One of the first hurdles occurs at the players’ meeting following the final playoff game. Information is shared with respect to available complimentary tickets, extra tickets for purchase, transportation costs and location of hotels provided by the club for families, number of rooms set aside, events necessary to attend… and this is just the start.
The players then scurry to pass this information on to their awaiting wives and families at home. This is the first hint that it is much more than just a game. Instantly they feel the pressure to accommodate the people who are coming to support them. They have just been launched into the travel industry!
It seems obvious that the coaches’ immediate interest has to be figuring out the game plan to defeat the upcoming opponent. A week full of obstacles and distractions looms ahead, so it’s of utmost importance to keep the players as focused as possible throughout.
Unfortunately, it’s not that easy with the many procedures and protocols which must to be adhered to. The CFL provides a manual outlining every ounce of information necessary for the week ahead. It’s a play book in itself!
The manual is sent several weeks in advance so teams can familiarize themselves with what might possibly lay ahead. Tom would always tell me when “it” arrived. He would ask if I wanted to know what hotel we would be staying at or when certain events were happening. “Hell no” was always my standard reply, although secretly I was dying to know. I was always fearful of the evil curse of knowing too much before we knew we were going.
The team departs from their home city on Tuesday. It’s sheer exhilaration to arrive at the airport in the Grey Cup city. You are met with a media blitz of reporters and camera flashes and sometimes even the sound of a band greets you. The effect is similar to what you would imagine a paparazzi ambush to feel like. The team is ushered quickly through the gaggle of fans and whisked away on the team busses, which will be used for their sole occupation all week.
The first big meeting takes place on Tuesday night when team management and head coaches convene with CFL personnel. All aspects of the week are laid out with respect to logistics and time management, including practice times and sideline security, as well as the length of the half time show. Other items of interest would be which locker rooms each team will occupy, the home or away jersey they will wear, how the Most Outstanding Player and Most Outstanding Canadian will be awarded, planned presentation of the Grey Cup, as well as the many media interviews the team will be expected to participate in. The organization for only a few days and a couple of teams is mind boggling.
For the most part, the teams know they are expected to prepare and play a football game but it is sometimes hard to keep that the focal point as interviews and commitments for public events get jammed into their schedules. There will be a media breakfast or lunch for each team at different times, many pre or post practice individual interviews, player awards and private functions to attend, such as the Athletes in Action breakfast.

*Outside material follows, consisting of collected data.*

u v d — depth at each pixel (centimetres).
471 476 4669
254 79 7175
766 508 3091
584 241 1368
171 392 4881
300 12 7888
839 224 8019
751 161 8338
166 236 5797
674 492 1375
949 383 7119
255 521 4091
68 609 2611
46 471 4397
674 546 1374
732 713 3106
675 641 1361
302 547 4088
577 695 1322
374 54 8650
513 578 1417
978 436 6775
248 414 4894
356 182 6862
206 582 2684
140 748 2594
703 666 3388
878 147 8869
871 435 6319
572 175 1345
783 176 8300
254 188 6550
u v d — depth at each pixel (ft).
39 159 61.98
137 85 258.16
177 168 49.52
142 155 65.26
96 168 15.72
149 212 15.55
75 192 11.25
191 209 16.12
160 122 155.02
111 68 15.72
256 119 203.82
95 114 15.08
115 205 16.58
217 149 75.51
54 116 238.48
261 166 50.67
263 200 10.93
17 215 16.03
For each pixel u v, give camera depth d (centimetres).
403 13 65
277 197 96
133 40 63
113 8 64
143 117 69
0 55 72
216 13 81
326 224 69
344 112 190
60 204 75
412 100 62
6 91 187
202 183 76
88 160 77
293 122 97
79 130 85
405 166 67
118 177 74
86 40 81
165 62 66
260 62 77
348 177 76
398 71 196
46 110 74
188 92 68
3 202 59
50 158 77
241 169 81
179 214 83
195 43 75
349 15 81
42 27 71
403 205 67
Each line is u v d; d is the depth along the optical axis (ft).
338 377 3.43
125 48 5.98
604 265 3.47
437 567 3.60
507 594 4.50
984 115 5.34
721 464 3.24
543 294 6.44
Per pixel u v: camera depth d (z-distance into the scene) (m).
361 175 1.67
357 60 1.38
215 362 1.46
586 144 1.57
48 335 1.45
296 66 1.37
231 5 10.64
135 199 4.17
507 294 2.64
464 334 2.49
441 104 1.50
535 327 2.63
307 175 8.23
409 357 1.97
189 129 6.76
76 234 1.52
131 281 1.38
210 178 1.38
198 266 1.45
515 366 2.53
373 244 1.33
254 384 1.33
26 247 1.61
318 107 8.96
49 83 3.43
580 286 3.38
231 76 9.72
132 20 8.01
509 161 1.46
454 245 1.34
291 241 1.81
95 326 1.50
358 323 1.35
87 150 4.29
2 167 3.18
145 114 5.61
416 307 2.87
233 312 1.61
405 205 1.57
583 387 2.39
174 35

By the end of the week, families start arriving just in time to fully participate in the social phase of the Grey Cup. Often clubs will arrange for a team get together, sometimes before the game, but always after. There are often several hundred in attendance as families are brought together for such a special time.
There is not much time for coaches and players to participate in the many public events put on by Grey Cup committee. However most of them try to sneak out and partake in a glass of grog, meet up with friends and enjoy just a tad of merriment along the way. It is truly a party for them and it would be a shame to not enjoy it.
All too quickly game day arrives and the families’ attention is on the practicalities of transportation to the game, seat location and more often than not, how to stay warm, unless of course it’s an indoor game.
The mammoth chaos of the week sidelines itself for all involved once the game begins.
I wouldn’t hesitate to say that those who have walked this path and those who would wish to walk this path, would all agree this past week of intrinsic chaos is welcome!